AVONMORE, Ontario – Glengarry-Prescott-Russell MPP Grant Crack announced that the Liberal govnernment will be investing $52.6 million in the Upper Canada District School Board (UCDSB).
That $52 million will be used to fulfill the capital building plan outlined in the UCDSB’s final staff report that was passed on March 23.
That plan calls for the closure of some schools, the expansion of others and the building of new ones.
The announcement was made at Roxmore Public School in Avonmore on Wednesday, June 14.
The lion’s share of that $52.6 million will be used to build a super-school in Cornwall at a cost of $39 million.
While a date and site for the new construction project has yet to be named, the new school will be a grade 7 to 12 facility and will replace Cornwall’s secondary schools St. Lawrence Secondary and CCVS.
Also announced was $2.6 million for Roxmore Public School. The school, which is currently at 100 percent capacity, will also be receiving students from North Stormont Public School, which will now be closing in accordance to the UCDSB final report.
The report makes Roxmore the only public school in its boundary that will have a French immersion program, which has raised concerns for Rothwell-Osnabruck and Maxville Public School.
UCDSB Board 1st Vice Chair Caroll Carkner said that she did not think those schools would be affected by this move.
“The school board can’t control where parents choose to send their kids,” she said.
Jennifer MacIsaac, a mother whose son attends Rothwell-Osnabruck and who was heavily involved in the fight to save that school’s high school program disagreed.
“The board does control where parents send their kids by picking and choosing what schools get to offer French Immersion,” said MacIsaac to the Seaway News. “Especially when Maxville and Ingleside have been begging for French for years.”
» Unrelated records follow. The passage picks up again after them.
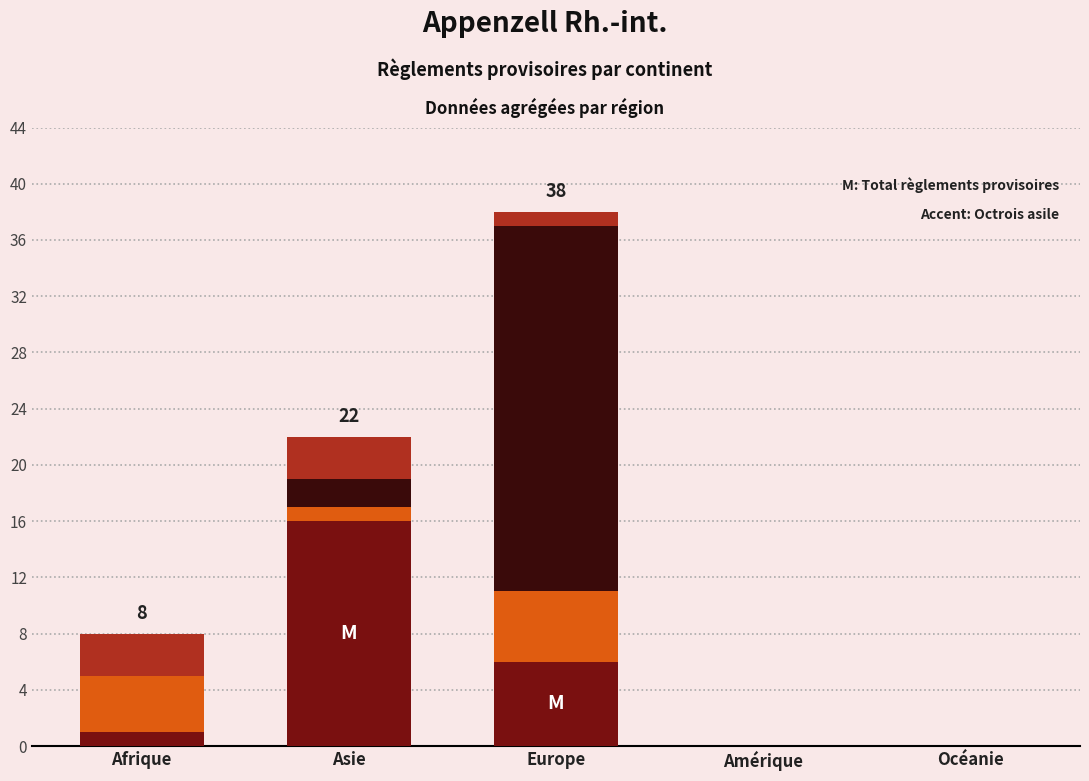

At which category is the sum across all series the highest?

Europe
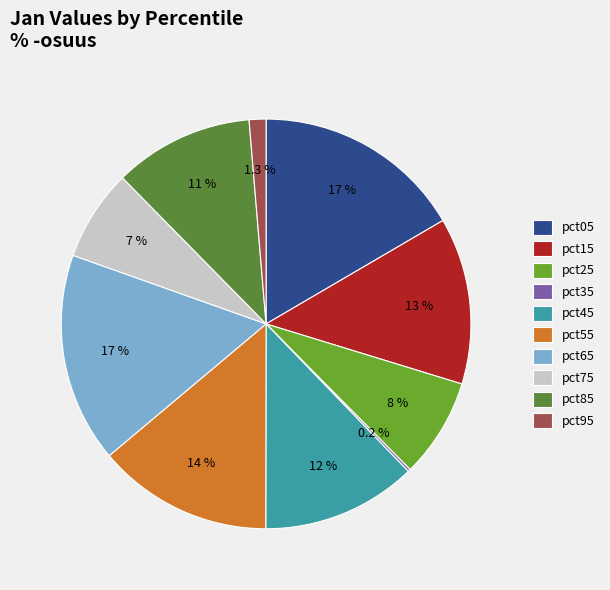

Do pct05 and pct95 together represent more than half of the pie?

No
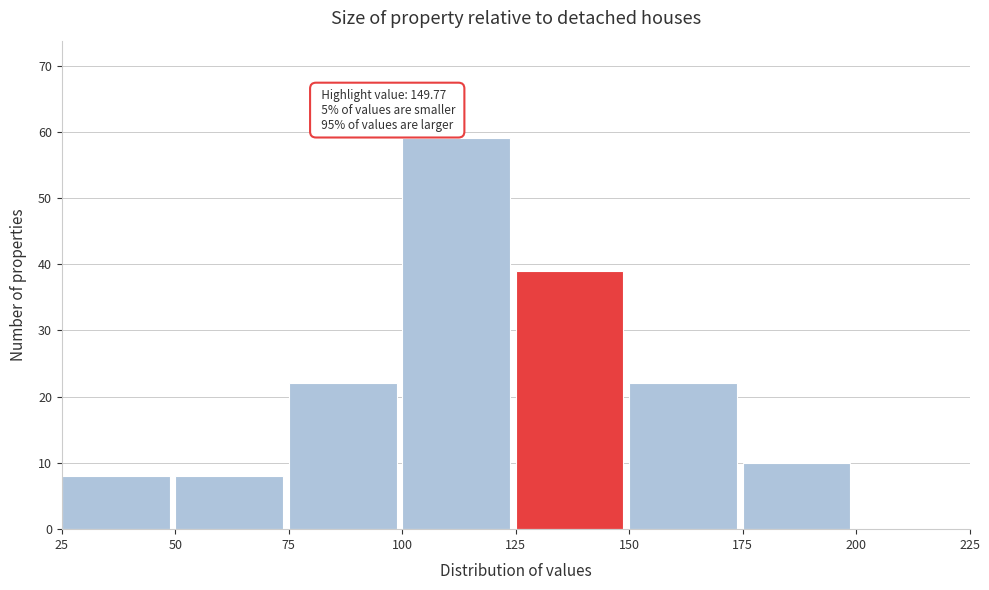

Over which range of the x-axis is the bar tallest?

100 to 125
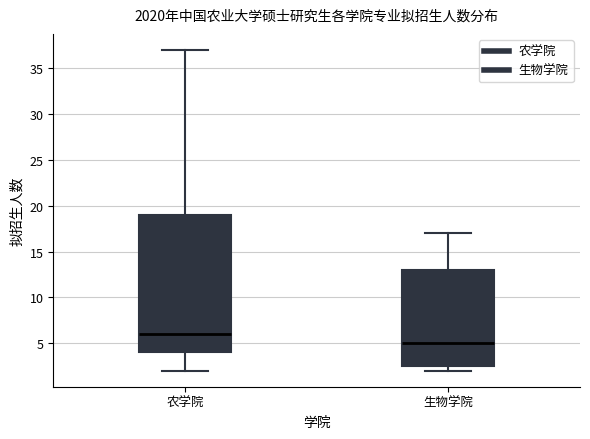

Comparing the boxes themselves (not the whiskers), which one is the tallest?

农学院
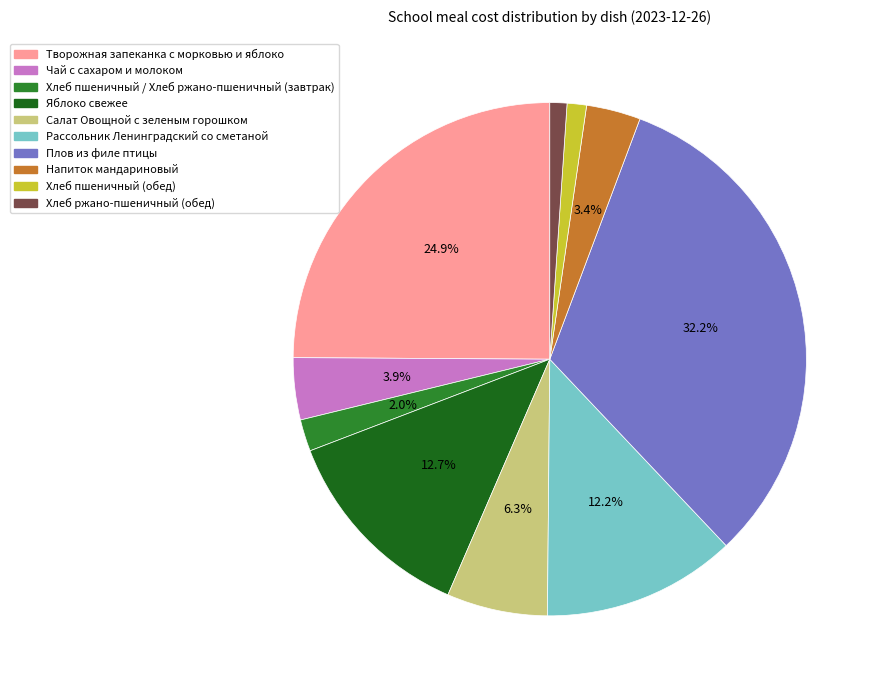

Which category has the biggest portion of the pie?

Плов из филе птицы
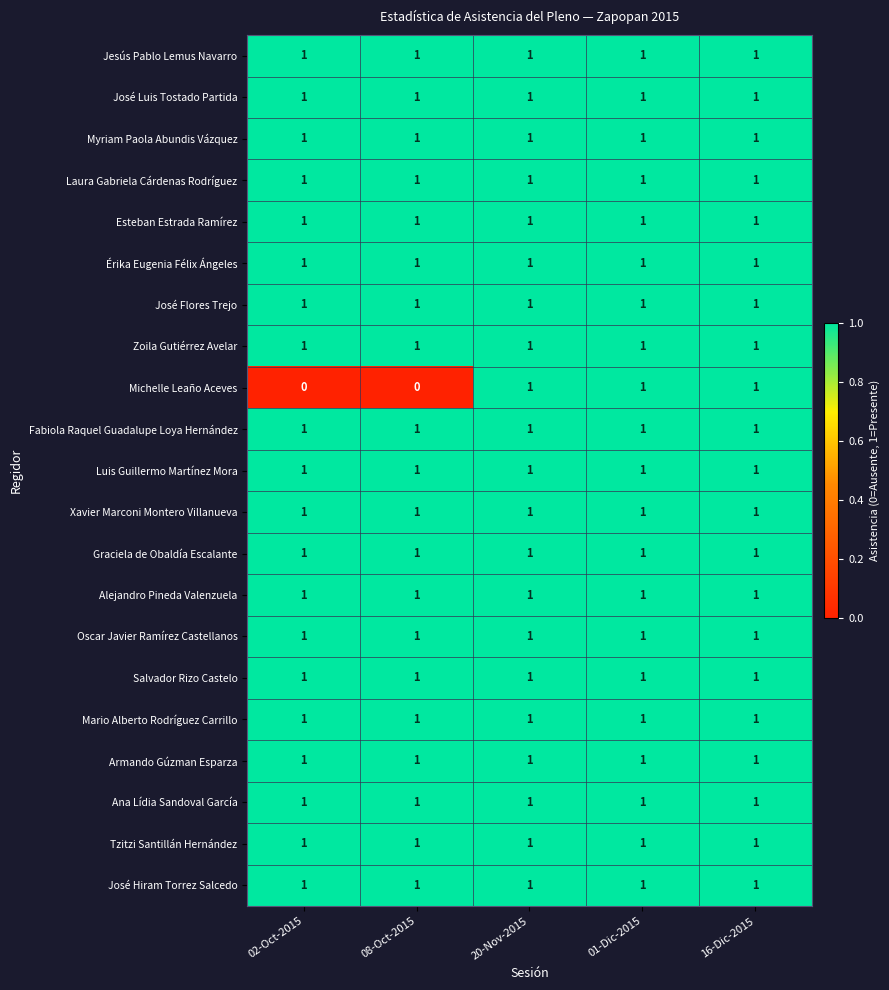

Between 08-Oct-2015 and 20-Nov-2015, which series saw the biggest shift?

Michelle Leaño Aceves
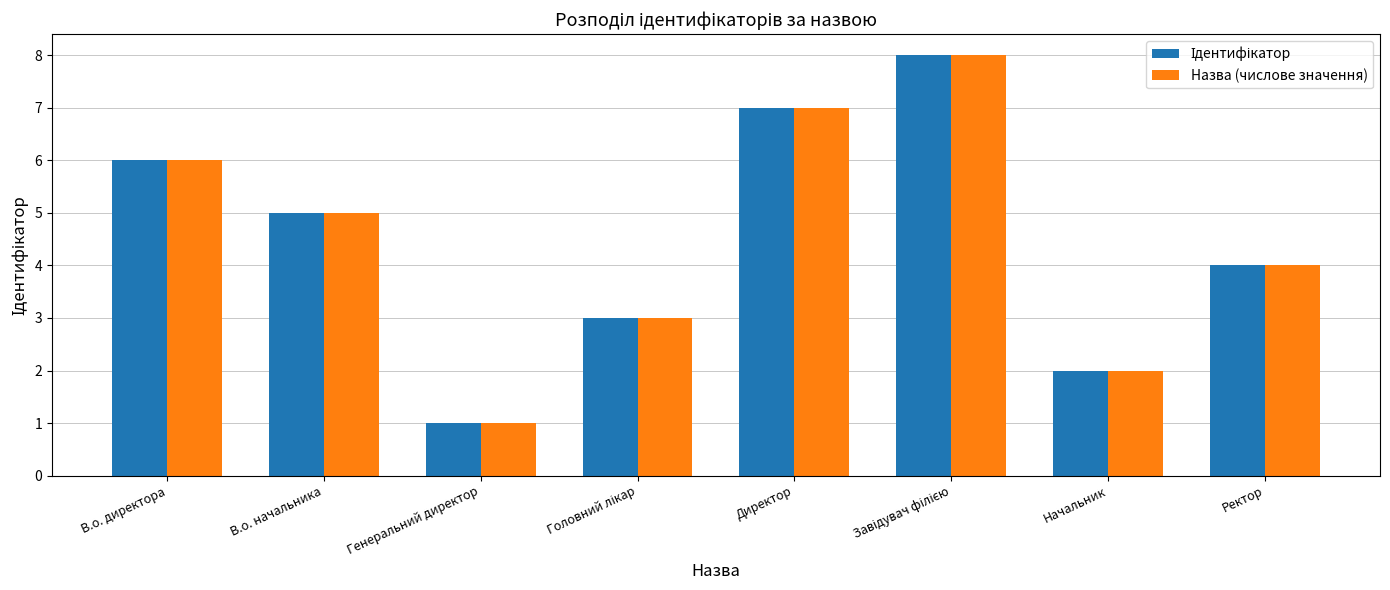

What is the minimum value for Назва (числове значення)?

1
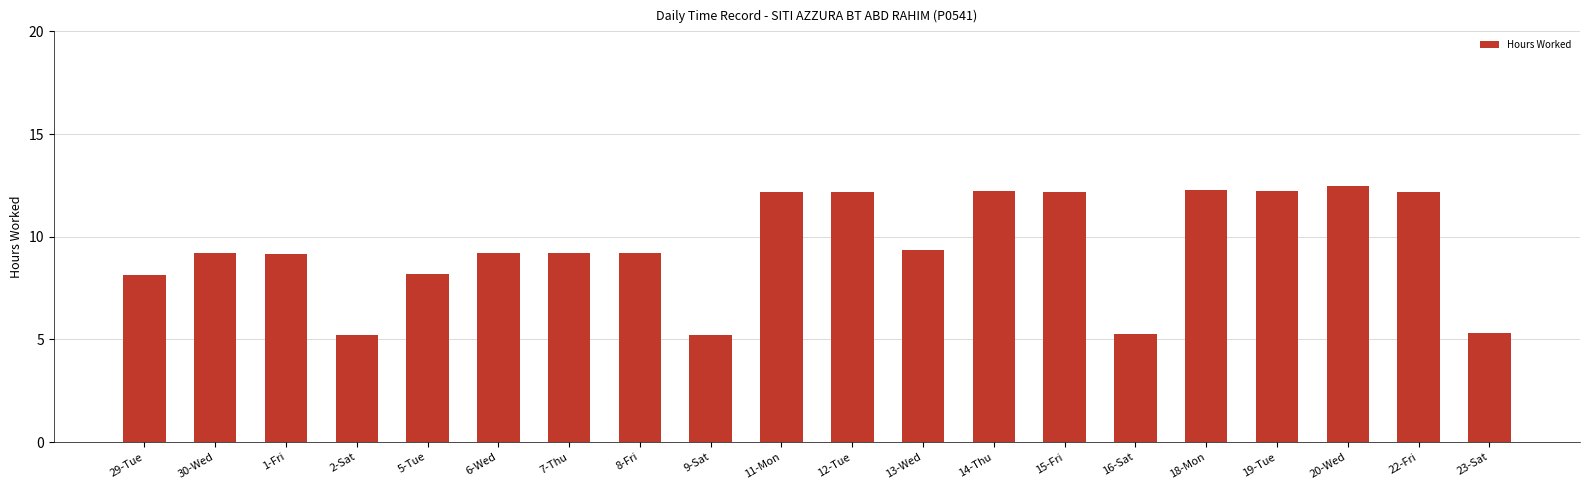

True or false: the data shows 9.2 at 30-Wed.

True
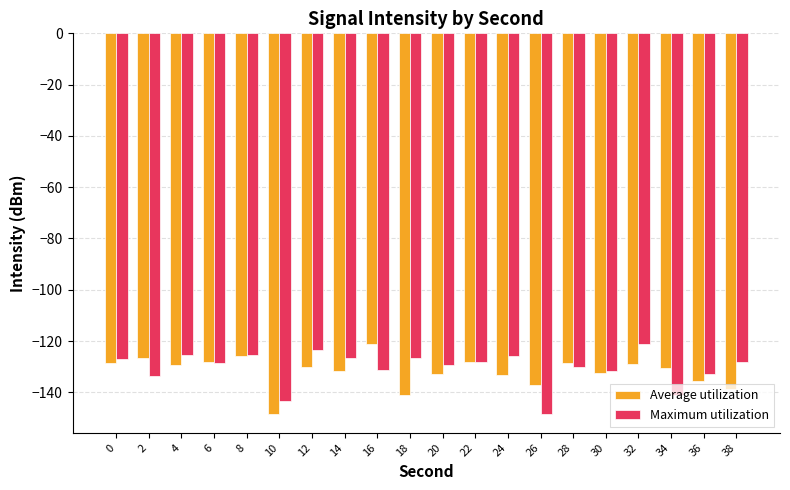

What is the sum of all Average utilization values?

-2637.4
MacIsaac acknowledged the importance of the funding for Roxmore, but questioned the school board’s strategy of drawing more students out of their community of South Stormont.
While this funding allows the UCDSB to move forward with two capital projects outlined in its final staff report, it seemingly looks over funding needed at Williamstown Public School in South Glengarry.
Williamstown Public School parent Stephanie Jaworski questioned why Williamstown Public School was seemingly looked over in this announcement when it is at 160 percent capacity.
MPP Crack hailed the announcement as an important step in building a stronger community and public education system in the region.
“This funding will allow us to build our communities and bring necessary jobs to the area,” he said. “We can ensure the best quality of education and reduce the cost burden of empty spaces on the school board.”